Task set —
1) Reproduce the passage of the reviewer report on micro-shaft grinding starting at "Comments and Suggestions" and ending at "strengthen the paper.".
2) Pick up the reviewer report on micro-shaft grinding after its final sentence and keep writing it.

───── Supplied text ─────

Research on Geometric Constraint Strategies for Controlling the Diameter of Micro-Shafts Manufactured via Wire Electric Discharge Grinding

Round 1

Reviewer 1 Report

Comments and Suggestions for Authors

 

Conditions Selection: It would be beneficial for the readers, the author could provide more detailed information about the selection of specific conditions in the TMTF-WEDG process. In reference to the spindle speed of 1200rpm, could you briefly justify why this specific speed was chosen for the experiment? Additionally, what criteria were considered when determining the parameters listed in Table 1?

Applications: While you have effectively demonstrated the effectiveness of the geometric constraint strategy in a controlled experimental setting, it would be valuable to discuss potential real-world applications. How might this approach be applied in industries or sectors where micro-shafts are critical components? Providing practical insights could significantly strengthen the paper.

In Figure 11, while it's evident that TNC1 > TNC2, could you provide a brief discussion on the implications and significance of this observation within the context of the theoretical tool-setting waveform analysis?

───── Data shown ─────

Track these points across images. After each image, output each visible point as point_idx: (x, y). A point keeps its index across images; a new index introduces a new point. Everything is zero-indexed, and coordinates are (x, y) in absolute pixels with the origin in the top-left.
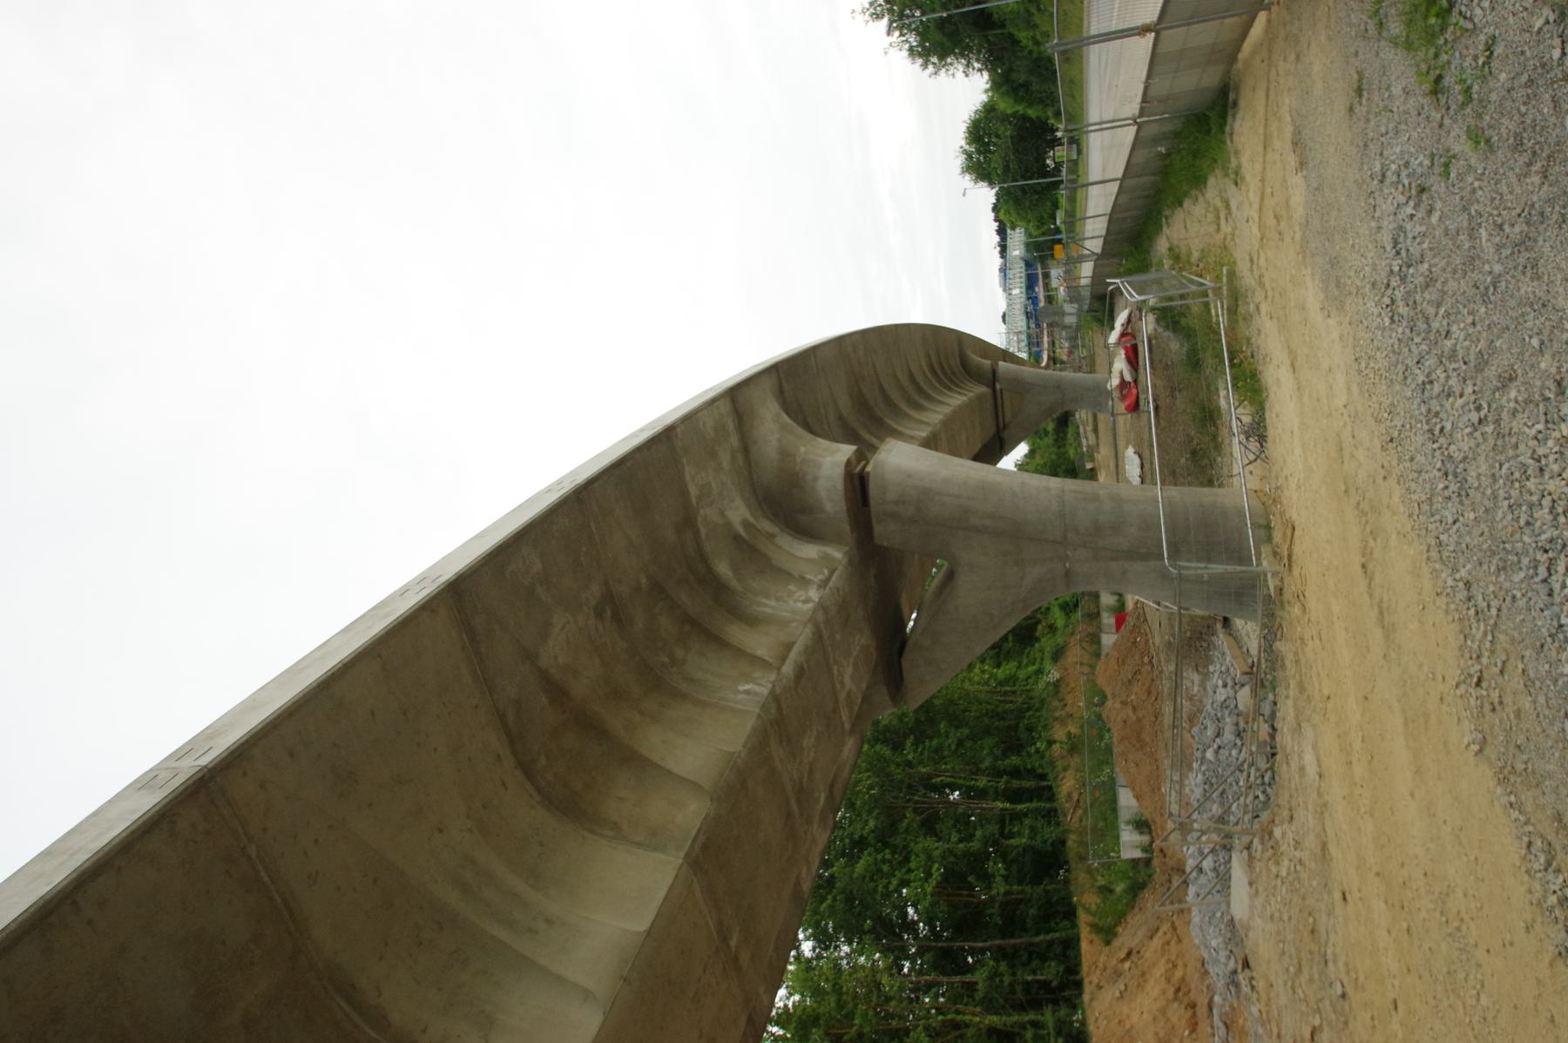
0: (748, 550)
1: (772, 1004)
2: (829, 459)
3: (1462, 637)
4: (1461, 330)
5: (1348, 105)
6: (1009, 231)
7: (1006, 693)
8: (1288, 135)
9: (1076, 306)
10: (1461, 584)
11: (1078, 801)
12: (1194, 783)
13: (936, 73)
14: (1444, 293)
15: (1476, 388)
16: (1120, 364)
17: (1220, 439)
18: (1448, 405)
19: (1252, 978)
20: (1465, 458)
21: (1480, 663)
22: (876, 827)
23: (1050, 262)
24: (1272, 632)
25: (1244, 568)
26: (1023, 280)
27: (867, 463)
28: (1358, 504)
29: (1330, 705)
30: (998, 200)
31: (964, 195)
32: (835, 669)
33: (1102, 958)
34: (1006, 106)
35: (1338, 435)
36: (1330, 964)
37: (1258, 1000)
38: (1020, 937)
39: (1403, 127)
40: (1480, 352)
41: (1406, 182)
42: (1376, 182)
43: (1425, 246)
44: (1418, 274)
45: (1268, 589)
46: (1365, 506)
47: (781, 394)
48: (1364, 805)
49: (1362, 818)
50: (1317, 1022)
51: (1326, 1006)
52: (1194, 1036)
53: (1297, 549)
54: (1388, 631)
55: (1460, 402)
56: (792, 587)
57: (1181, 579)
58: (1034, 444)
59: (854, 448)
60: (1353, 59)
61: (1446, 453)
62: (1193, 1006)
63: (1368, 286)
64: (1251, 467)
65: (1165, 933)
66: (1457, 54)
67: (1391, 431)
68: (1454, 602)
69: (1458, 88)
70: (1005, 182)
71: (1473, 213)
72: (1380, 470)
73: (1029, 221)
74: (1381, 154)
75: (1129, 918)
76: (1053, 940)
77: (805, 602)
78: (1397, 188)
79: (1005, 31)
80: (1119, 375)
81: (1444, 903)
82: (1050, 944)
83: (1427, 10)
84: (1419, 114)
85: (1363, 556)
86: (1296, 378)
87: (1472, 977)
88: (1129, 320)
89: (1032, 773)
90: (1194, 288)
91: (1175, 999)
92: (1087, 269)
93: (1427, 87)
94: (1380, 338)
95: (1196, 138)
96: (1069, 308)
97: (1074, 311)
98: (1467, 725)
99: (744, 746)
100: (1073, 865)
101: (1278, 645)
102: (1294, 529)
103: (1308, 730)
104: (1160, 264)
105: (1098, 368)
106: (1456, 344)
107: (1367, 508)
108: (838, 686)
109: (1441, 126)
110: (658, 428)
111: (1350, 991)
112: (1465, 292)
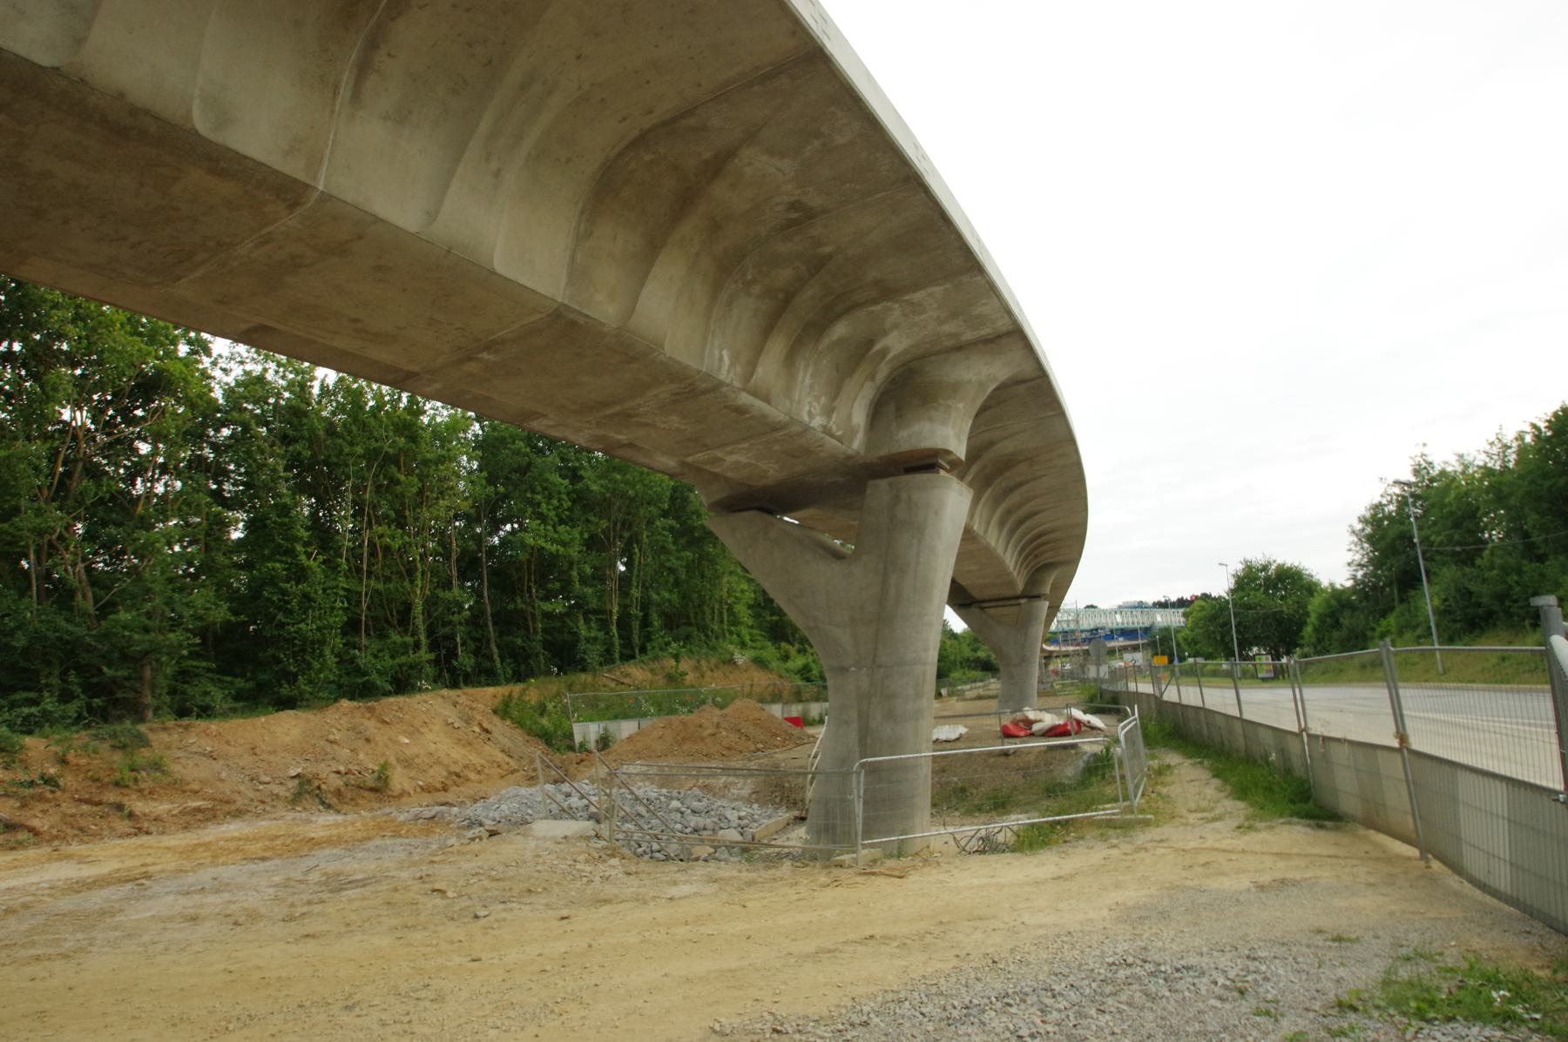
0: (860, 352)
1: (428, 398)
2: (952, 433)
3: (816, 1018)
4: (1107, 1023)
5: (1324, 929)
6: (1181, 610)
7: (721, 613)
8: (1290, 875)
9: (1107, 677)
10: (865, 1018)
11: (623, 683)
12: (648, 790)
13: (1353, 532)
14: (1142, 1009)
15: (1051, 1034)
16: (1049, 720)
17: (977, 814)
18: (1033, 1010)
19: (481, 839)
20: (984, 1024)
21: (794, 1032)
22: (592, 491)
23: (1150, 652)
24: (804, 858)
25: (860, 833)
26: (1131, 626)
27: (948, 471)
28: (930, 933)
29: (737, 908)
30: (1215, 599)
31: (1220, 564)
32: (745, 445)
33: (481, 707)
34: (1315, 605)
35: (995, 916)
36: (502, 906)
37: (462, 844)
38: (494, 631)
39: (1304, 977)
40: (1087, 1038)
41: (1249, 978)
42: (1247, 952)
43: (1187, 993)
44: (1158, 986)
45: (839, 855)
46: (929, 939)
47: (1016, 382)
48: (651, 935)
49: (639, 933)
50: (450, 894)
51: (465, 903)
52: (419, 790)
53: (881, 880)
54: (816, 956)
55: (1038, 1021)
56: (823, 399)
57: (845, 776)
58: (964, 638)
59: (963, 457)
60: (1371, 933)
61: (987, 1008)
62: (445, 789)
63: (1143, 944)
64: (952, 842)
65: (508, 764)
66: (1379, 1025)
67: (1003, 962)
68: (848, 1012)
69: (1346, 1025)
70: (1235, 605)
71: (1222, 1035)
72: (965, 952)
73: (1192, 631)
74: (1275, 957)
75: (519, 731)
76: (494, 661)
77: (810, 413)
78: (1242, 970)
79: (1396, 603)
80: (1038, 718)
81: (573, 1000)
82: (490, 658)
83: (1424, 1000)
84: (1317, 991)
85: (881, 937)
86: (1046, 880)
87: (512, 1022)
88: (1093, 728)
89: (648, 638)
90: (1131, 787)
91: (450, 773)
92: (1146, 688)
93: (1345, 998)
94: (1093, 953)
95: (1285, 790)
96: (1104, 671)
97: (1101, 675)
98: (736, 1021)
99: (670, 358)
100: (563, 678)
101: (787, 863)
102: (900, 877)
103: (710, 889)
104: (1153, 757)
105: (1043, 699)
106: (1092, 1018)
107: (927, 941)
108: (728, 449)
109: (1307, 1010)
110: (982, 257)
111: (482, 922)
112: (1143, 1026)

─────

Outputs in order —
1)
Comments and Suggestions for Authors

 

Conditions Selection: It would be beneficial for the readers, the author could provide more detailed information about the selection of specific conditions in the TMTF-WEDG process. In reference to the spindle speed of 1200rpm, could you briefly justify why this specific speed was chosen for the experiment? Additionally, what criteria were considered when determining the parameters listed in Table 1?

Applications: While you have effectively demonstrated the effectiveness of the geometric constraint strategy in a controlled experimental setting, it would be valuable to discuss potential real-world applications. How might this approach be applied in industries or sectors where micro-shafts are critical components? Providing practical insights could significantly strengthen the paper.

2)
TA (TC1+TNC1) = TB (TC2+TNC2)≈ 50ms, the unit(ms) should be ms?

It's mentioned that the geometric constraint strategy addresses issues related to the fluctuation of the tool setting position and wire wear. Could you discuss if there are any potential limitations or challenges associated with implementing this strategy that should be taken into consideration?

The results in Figure 25 indeed showcase the ability of the TMTF-WEDG method, supported by the geometric constraint strategy, to consistently achieve micro-shafts with different target diameters. Could you elaborate on the specific implications of this precision control in the context of practical applications or industries where micro-shafts are utilized?

The sample B in Figure 25 is mentioned as a stepped micro-shaft with diameters of 40 μm and 80 μm. Could you discuss if there are any unique considerations or challenges associated with machining stepped micro-shafts compared to those with uniform diameters?

In Table 5, there's detailed information about the average diameter after processing, tangential feed distance, and compensation values for different micro-shafts. Could you provide some insights into how these parameters were determined or optimized for achieving such high accuracy in micro-shaft diameter control?

Are there any specific industries or applications where this level of consistency in micro-shaft diameters is particularly crucial or beneficial?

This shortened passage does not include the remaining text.